DO THIS → Please copy the whole listing below line for line, unchanged, and leave out the pictures.

EXTRACTED DATA →

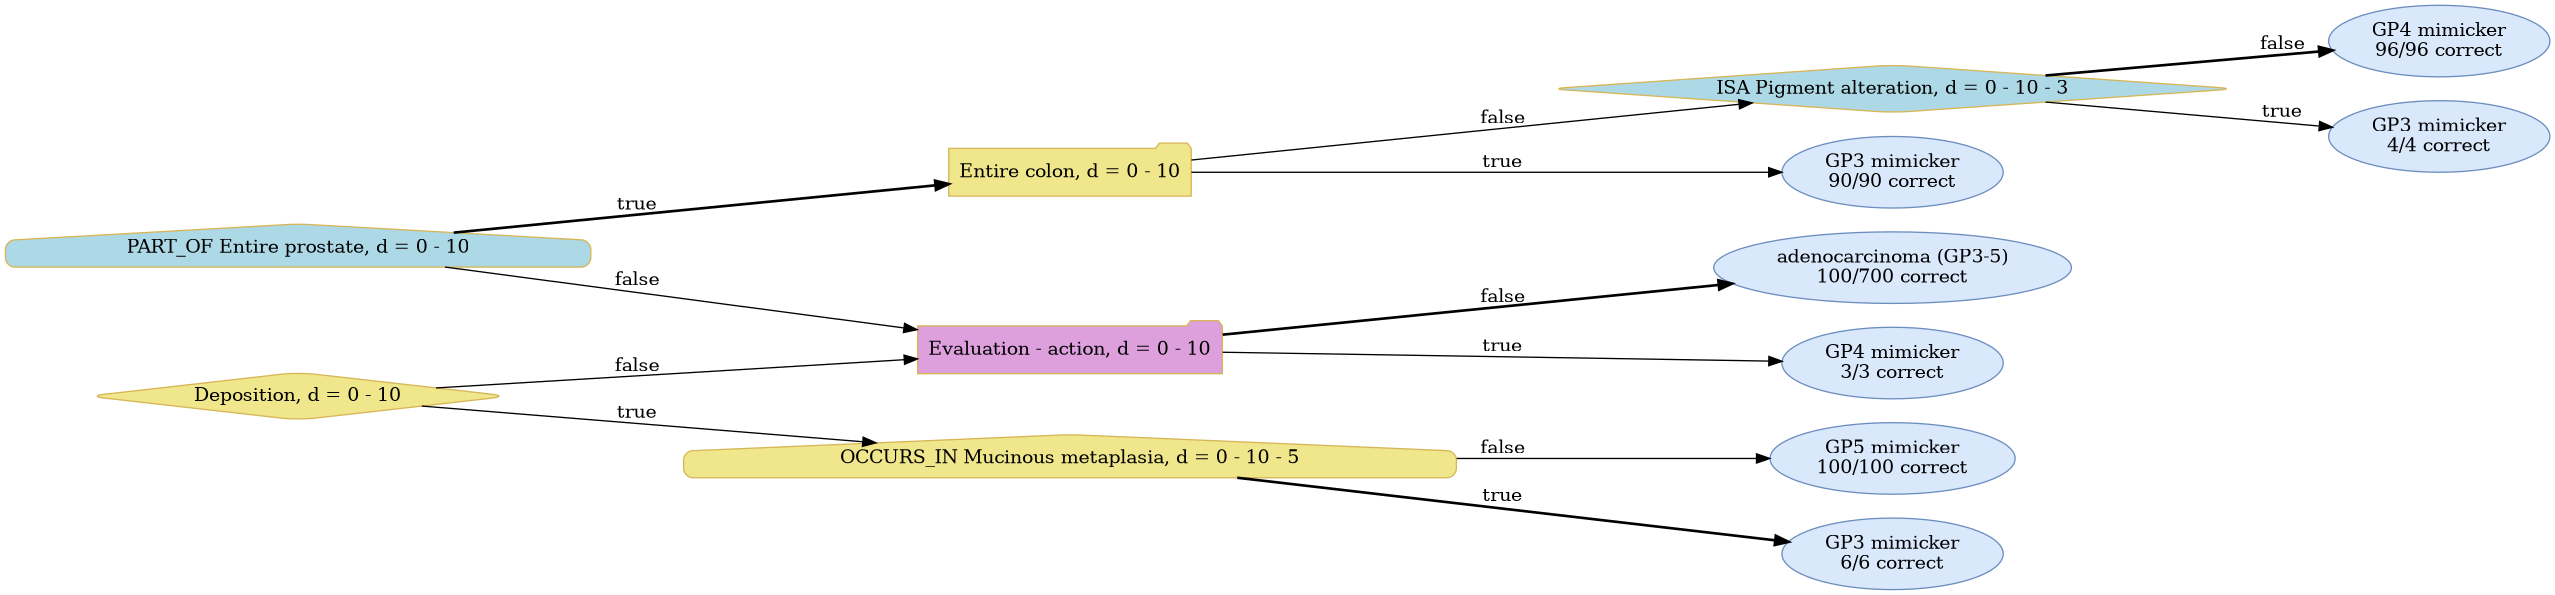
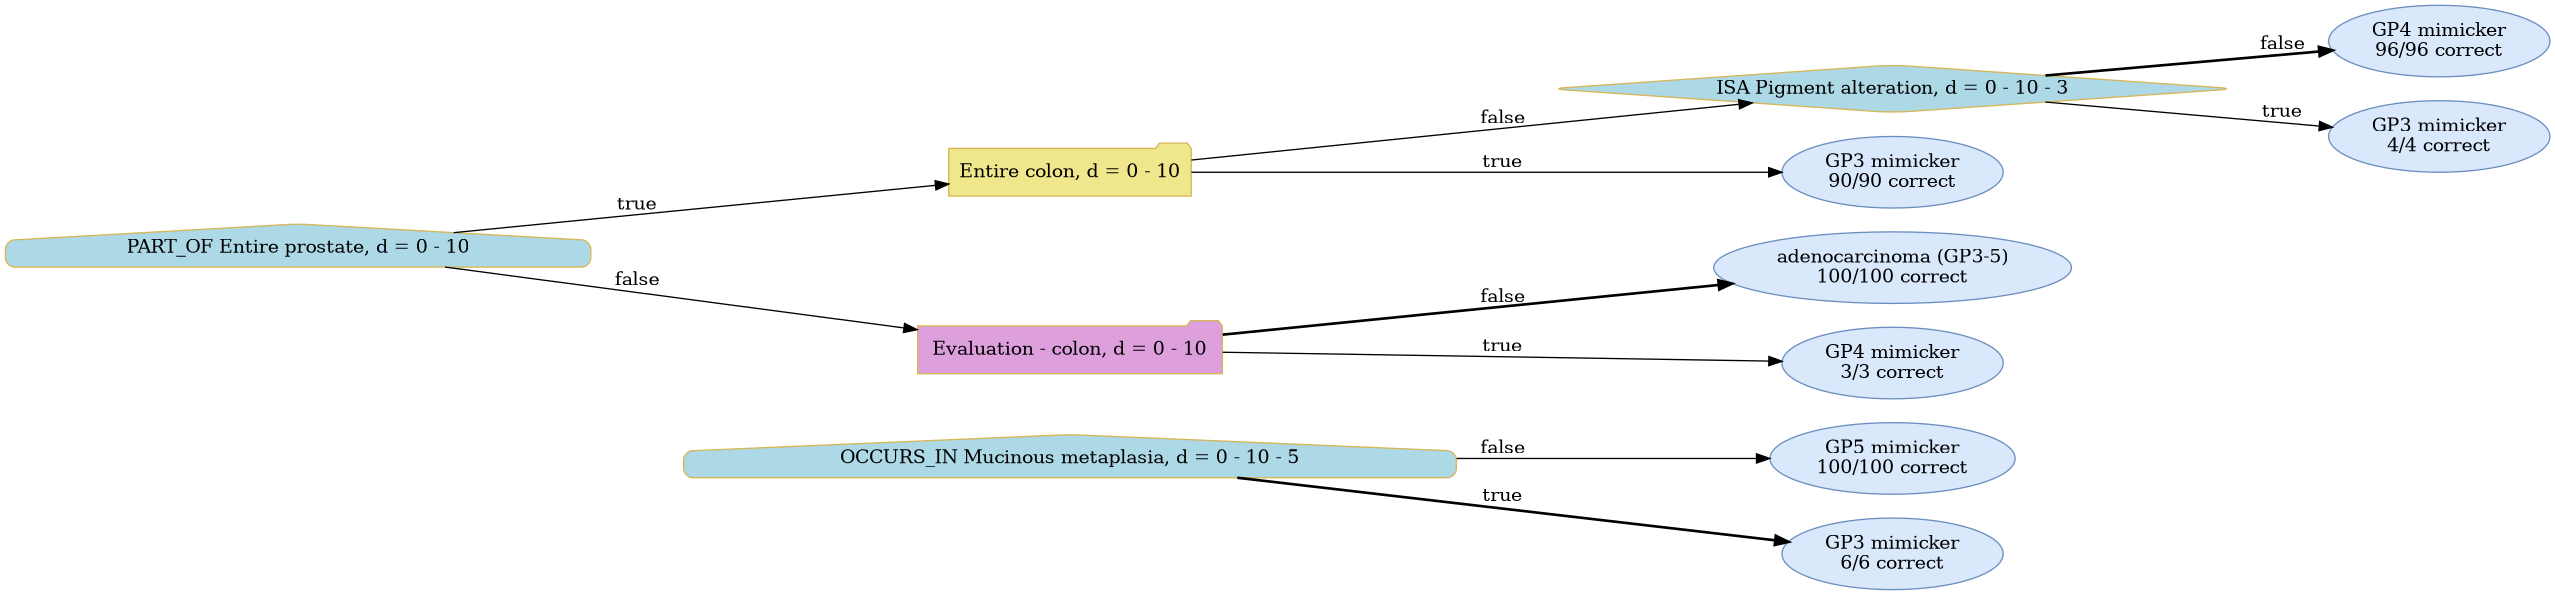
  digraph {
    fontname="Times-Roman"
    rankdir=LR
    node [color="#6C8EBF" fillcolor="#DAE8FC" fontname="Times-Roman" shape=ellipse style="rounded,filled"]
    edge [style=solid]
    n1 [color="#D6B656" fillcolor=lightblue label="PART_OF Entire prostate, d = 0 - 10" shape=house]
    n2 [color="#D6B656" fillcolor=khaki label="Entire colon, d = 0 - 10" shape=folder]
-   n3 [color="#D6B656" fillcolor=plum label="Evaluation - action, d = 0 - 10" shape=folder]
-   n4 [color="#D6B656" fillcolor=khaki label="Deposition, d = 0 - 10" shape=diamond]
-   n5 [color="#D6B656" fillcolor=khaki label="OCCURS_IN Mucinous metaplasia, d = 0 - 10 - 5" shape=house]
+   n3 [color="#D6B656" fillcolor=plum label="Evaluation - colon, d = 0 - 10" shape=folder]
+   n5 [color="#D6B656" fillcolor=lightblue label="OCCURS_IN Mucinous metaplasia, d = 0 - 10 - 5" shape=house]
    n6 [color="#D6B656" fillcolor=lightblue label="ISA Pigment alteration, d = 0 - 10 - 3" shape=diamond]
    n7 [label=<GP3 mimicker<br/>90/90 correct>]
-   n8 [label=<adenocarcinoma (GP3-5)<br/>100/700 correct>]
+   n8 [label=<adenocarcinoma (GP3-5)<br/>100/100 correct>]
    n9 [label=<GP4 mimicker<br/>3/3 correct>]
    n10 [label=<GP5 mimicker<br/>100/100 correct>]
    n11 [label=<GP3 mimicker<br/>6/6 correct>]
    n12 [label=<GP4 mimicker<br/>96/96 correct>]
    n13 [label=<GP3 mimicker<br/>4/4 correct>]
-   n1 -> n2 [label=true style=bold]
+   n1 -> n2 [label=true]
    n1 -> n3 [label=false]
    n2 -> n6 [label=false]
    n2 -> n7 [label=true]
    n3 -> n8 [label=false style=bold]
    n3 -> n9 [label=true]
-   n4 -> n3 [label=false]
-   n4 -> n5 [label=true]
    n5 -> n10 [label=false]
    n5 -> n11 [label=true style=bold]
    n6 -> n12 [label=false style=bold]
    n6 -> n13 [label=true]
  }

FULL SOLUTION →
  digraph {
    fontname="Times-Roman"
    rankdir=LR
    node [color="#6C8EBF" fillcolor="#DAE8FC" fontname="Times-Roman" shape=ellipse style="rounded,filled"]
    edge [style=solid]
    n1 [color="#D6B656" fillcolor=lightblue label="PART_OF Entire prostate, d = 0 - 10" shape=house]
    n2 [color="#D6B656" fillcolor=khaki label="Entire colon, d = 0 - 10" shape=folder]
-   n3 [color="#D6B656" fillcolor=plum label="Evaluation - action, d = 0 - 10" shape=folder]
-   n4 [color="#D6B656" fillcolor=khaki label="Deposition, d = 0 - 10" shape=diamond]
-   n5 [color="#D6B656" fillcolor=khaki label="OCCURS_IN Mucinous metaplasia, d = 0 - 10 - 5" shape=house]
+   n3 [color="#D6B656" fillcolor=plum label="Evaluation - colon, d = 0 - 10" shape=folder]
+   n5 [color="#D6B656" fillcolor=lightblue label="OCCURS_IN Mucinous metaplasia, d = 0 - 10 - 5" shape=house]
    n6 [color="#D6B656" fillcolor=lightblue label="ISA Pigment alteration, d = 0 - 10 - 3" shape=diamond]
    n7 [label=<GP3 mimicker<br/>90/90 correct>]
-   n8 [label=<adenocarcinoma (GP3-5)<br/>100/700 correct>]
+   n8 [label=<adenocarcinoma (GP3-5)<br/>100/100 correct>]
    n9 [label=<GP4 mimicker<br/>3/3 correct>]
    n10 [label=<GP5 mimicker<br/>100/100 correct>]
    n11 [label=<GP3 mimicker<br/>6/6 correct>]
    n12 [label=<GP4 mimicker<br/>96/96 correct>]
    n13 [label=<GP3 mimicker<br/>4/4 correct>]
-   n1 -> n2 [label=true style=bold]
+   n1 -> n2 [label=true]
    n1 -> n3 [label=false]
    n2 -> n6 [label=false]
    n2 -> n7 [label=true]
    n3 -> n8 [label=false style=bold]
    n3 -> n9 [label=true]
-   n4 -> n3 [label=false]
-   n4 -> n5 [label=true]
    n5 -> n10 [label=false]
    n5 -> n11 [label=true style=bold]
    n6 -> n12 [label=false style=bold]
    n6 -> n13 [label=true]
  }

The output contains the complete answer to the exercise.